About this task -
Don't include any picture when you restate the data word for word.

--------------------------------------------------

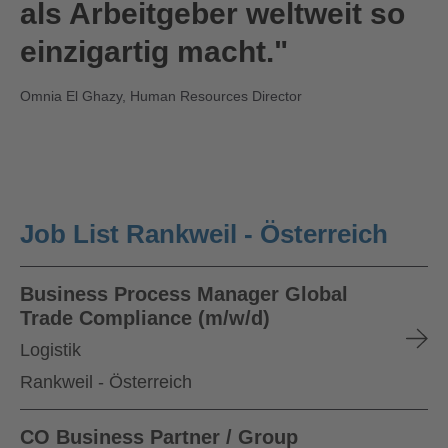
als Arbeitgeber weltweit so
einzigartig macht."
Omnia El Ghazy, Human Resources Director
Job List Rankweil - Österreich
Business Process Manager Global
Trade Compliance (m/w/d)
Logistik
Rankweil - Österreich
CO Business Partner / Group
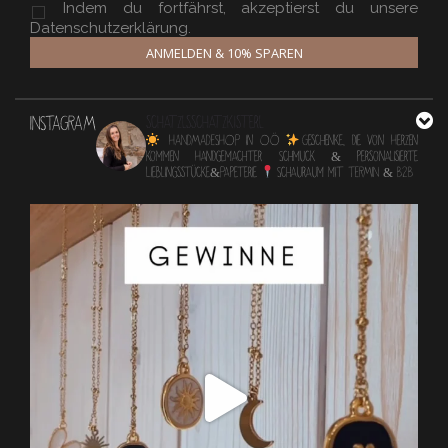
Indem du fortfährst, akzeptierst du unsere
Datenschutzerklärung.
ANMELDEN & 10% SPAREN
INSTAGRAM
schatzlsschatzkisterl
HANDMADESHOP in OÖ
Geschenke, die von Herzen
kommen
Handgemachter Schmuck & personalisierte
Lieblingsstücke&Papeterie
Schauraum mit TERMIN & B2B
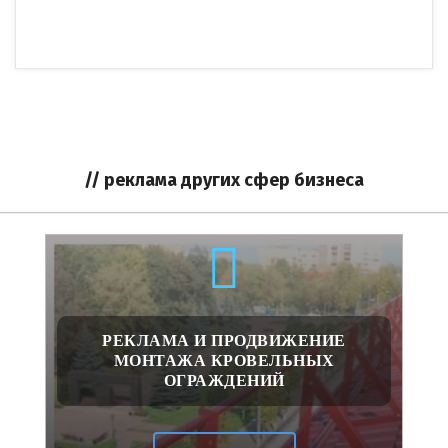
// реклама других сфер бизнеса
РЕКЛАМА И ПРОДВИЖЕНИЕ
МОНТАЖА КРОВЕЛЬНЫХ
ОГРАЖДЕНИЙ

--------------------------------------------------

Exercise solution -
als Arbeitgeber weltweit so
einzigartig macht."
Omnia El Ghazy, Human Resources Director
Job List Rankweil - Österreich
Business Process Manager Global
Trade Compliance (m/w/d)
Logistik
Rankweil - Österreich
CO Business Partner / Group
Indem du fortfährst, akzeptierst du unsere
Datenschutzerklärung.
ANMELDEN & 10% SPAREN
INSTAGRAM
schatzlsschatzkisterl
HANDMADESHOP in OÖ
Geschenke, die von Herzen
kommen
Handgemachter Schmuck & personalisierte
Lieblingsstücke&Papeterie
Schauraum mit TERMIN & B2B
// реклама других сфер бизнеса
РЕКЛАМА И ПРОДВИЖЕНИЕ
МОНТАЖА КРОВЕЛЬНЫХ
ОГРАЖДЕНИЙ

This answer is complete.